# WHAT THE TASK REQUIRES
Please reproduce the entries below exactly, leaving the pictures out.

# Items from a data source

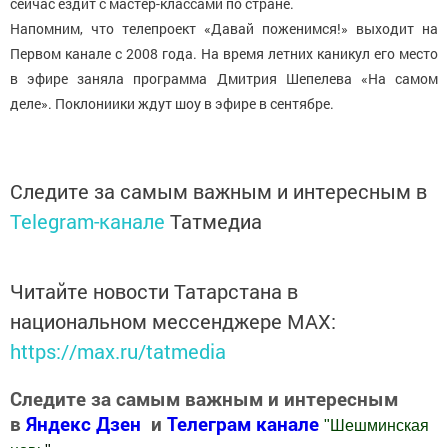
сейчас ездит с мастер-классами по стране.
Напомним, что телепроект «Давай поженимся!» выходит на
Первом канале с 2008 года. На время летних каникул его место
в эфире заняла программа Дмитрия Шепелева «На самом
деле». Поклониики ждут шоу в эфире в сентябре.
Следите за самым важным и интересным в
Telegram-канале
Татмедиа
Читайте новости Татарстана в
национальном мессенджере MАХ:
https://max.ru/tatmedia
Следите за самым важным и интересным
в
Яндекс Дзен
и
Телеграм канале
"
Шешминская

# EXERCISE ANSWER
сейчас ездит с мастер-классами по стране.
Напомним, что телепроект «Давай поженимся!» выходит на
Первом канале с 2008 года. На время летних каникул его место
в эфире заняла программа Дмитрия Шепелева «На самом
деле». Поклониики ждут шоу в эфире в сентябре.
Следите за самым важным и интересным в
Telegram-канале
Татмедиа
Читайте новости Татарстана в
национальном мессенджере MАХ:
https://max.ru/tatmedia
Следите за самым важным и интересным
в
Яндекс Дзен
и
Телеграм канале
"
Шешминская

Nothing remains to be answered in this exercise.